Job –
Lines from the listing below that contain the string "size" are to be reported.

Exercise material –
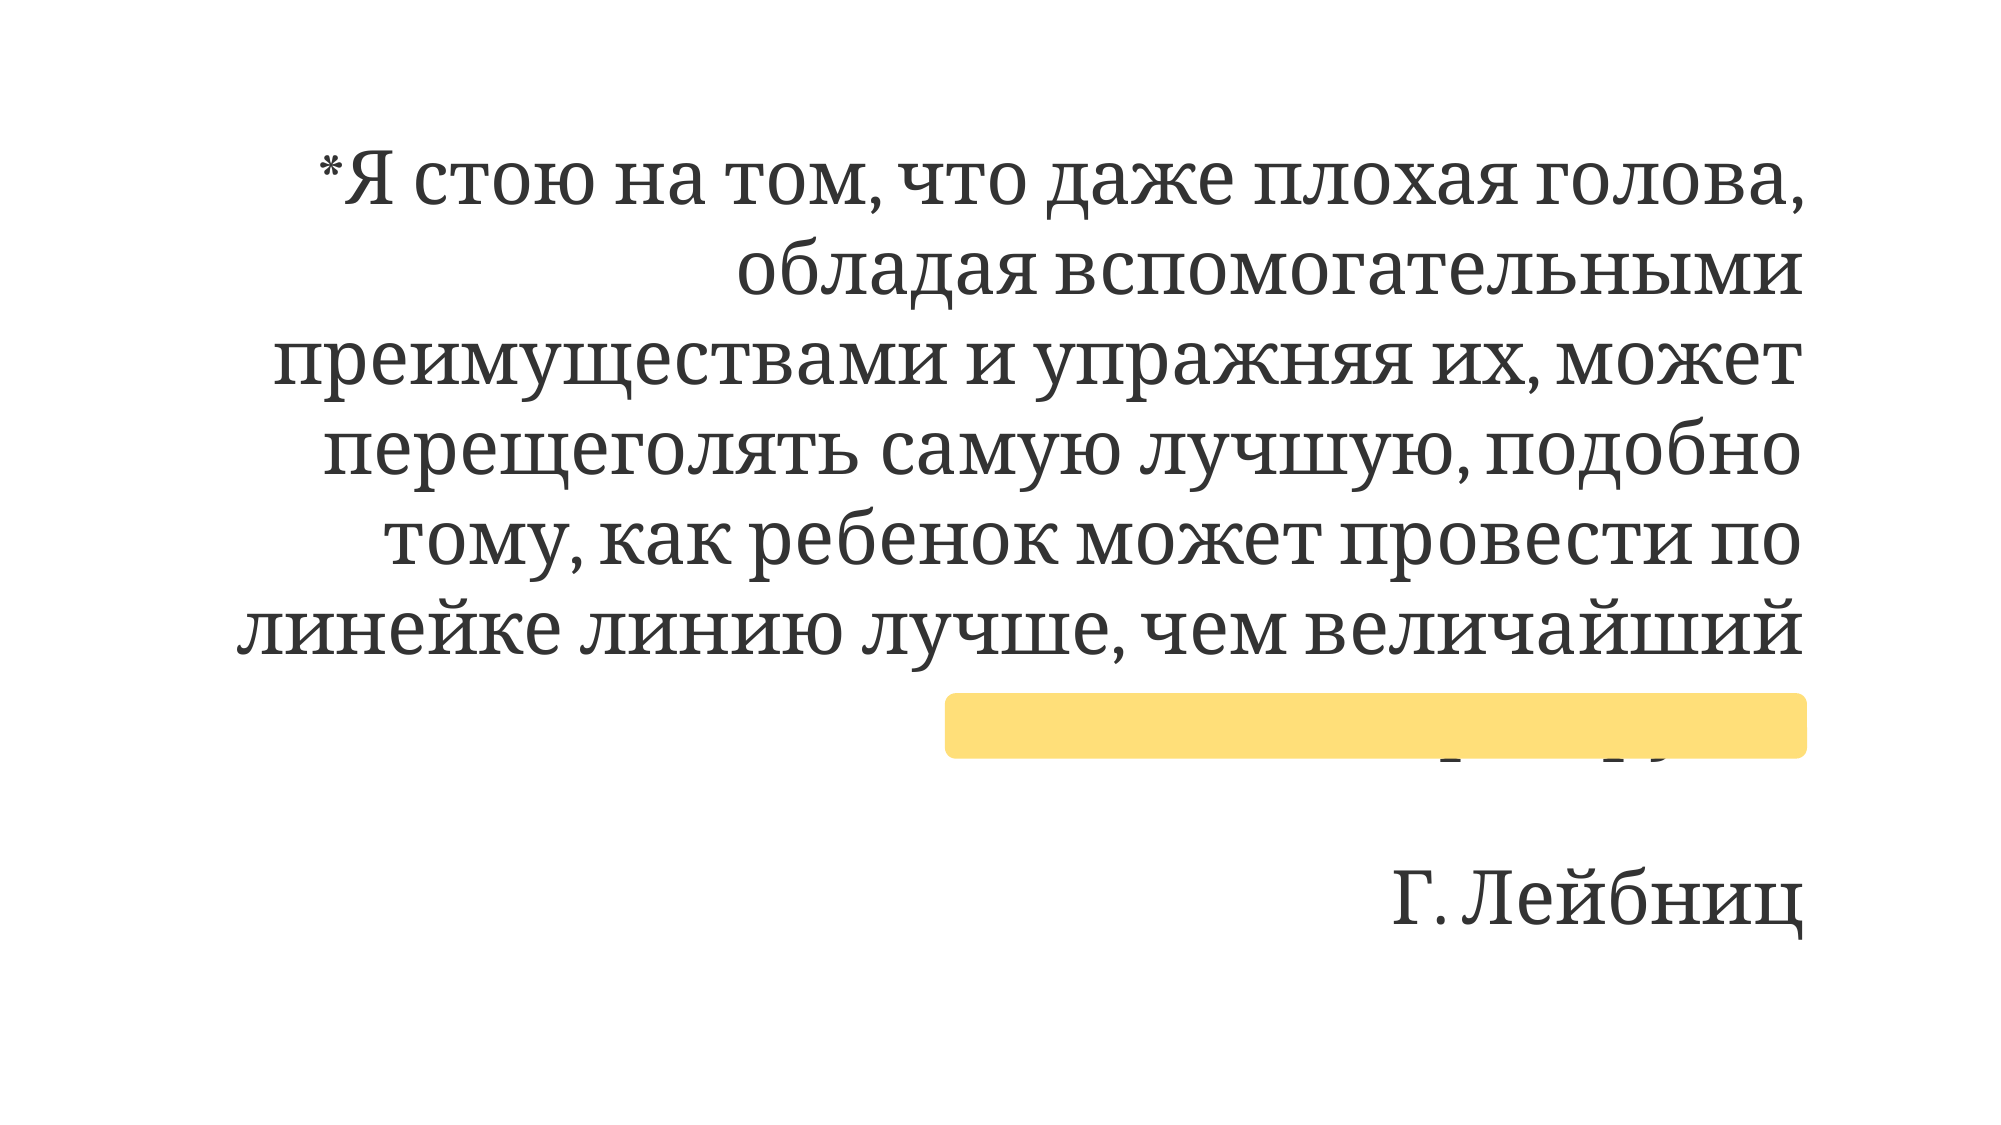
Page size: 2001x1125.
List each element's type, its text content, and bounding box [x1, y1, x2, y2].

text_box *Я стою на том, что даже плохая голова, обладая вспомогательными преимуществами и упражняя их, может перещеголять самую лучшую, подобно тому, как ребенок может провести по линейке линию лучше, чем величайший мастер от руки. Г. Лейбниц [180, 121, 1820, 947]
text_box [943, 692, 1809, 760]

--

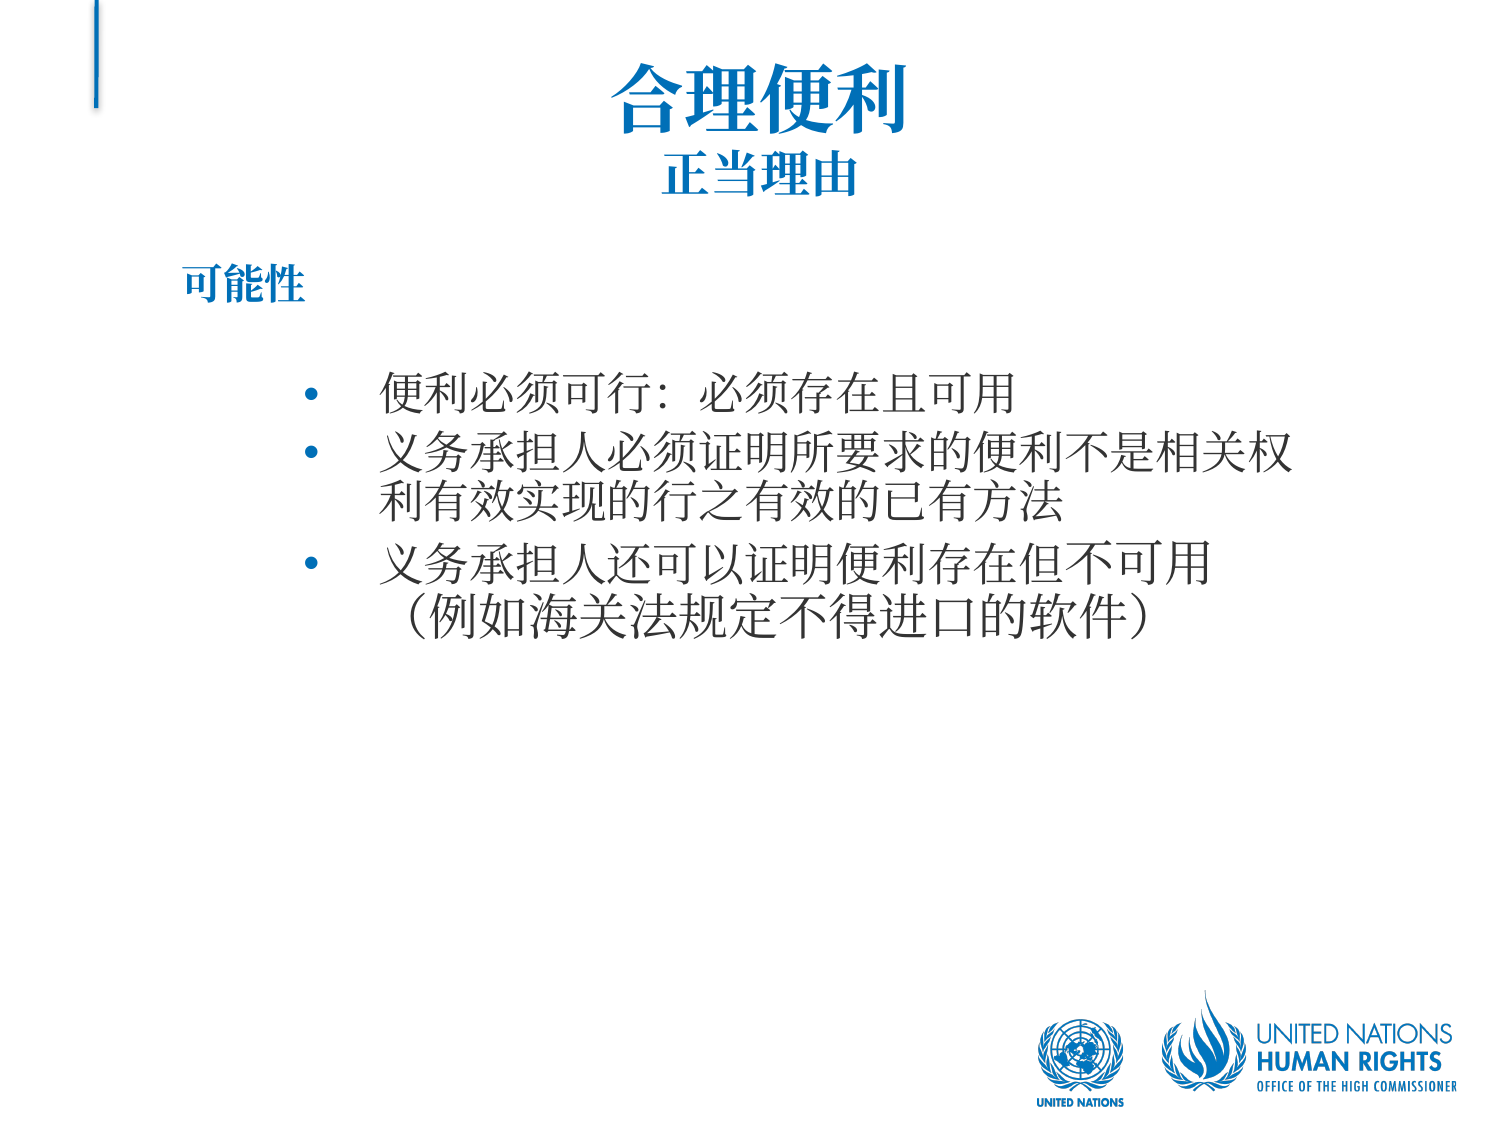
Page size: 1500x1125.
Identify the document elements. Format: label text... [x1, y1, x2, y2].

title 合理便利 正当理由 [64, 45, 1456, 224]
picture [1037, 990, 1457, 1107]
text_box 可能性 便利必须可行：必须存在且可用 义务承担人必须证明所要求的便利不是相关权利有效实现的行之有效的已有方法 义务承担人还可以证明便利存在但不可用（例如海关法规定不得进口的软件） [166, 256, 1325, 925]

* * *

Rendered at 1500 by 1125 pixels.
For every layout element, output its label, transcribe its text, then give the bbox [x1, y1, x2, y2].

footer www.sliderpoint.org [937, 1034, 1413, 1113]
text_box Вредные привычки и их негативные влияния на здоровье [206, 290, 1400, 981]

Result of this task –
Page size: 2001x1125.
Page size: 1500x1125.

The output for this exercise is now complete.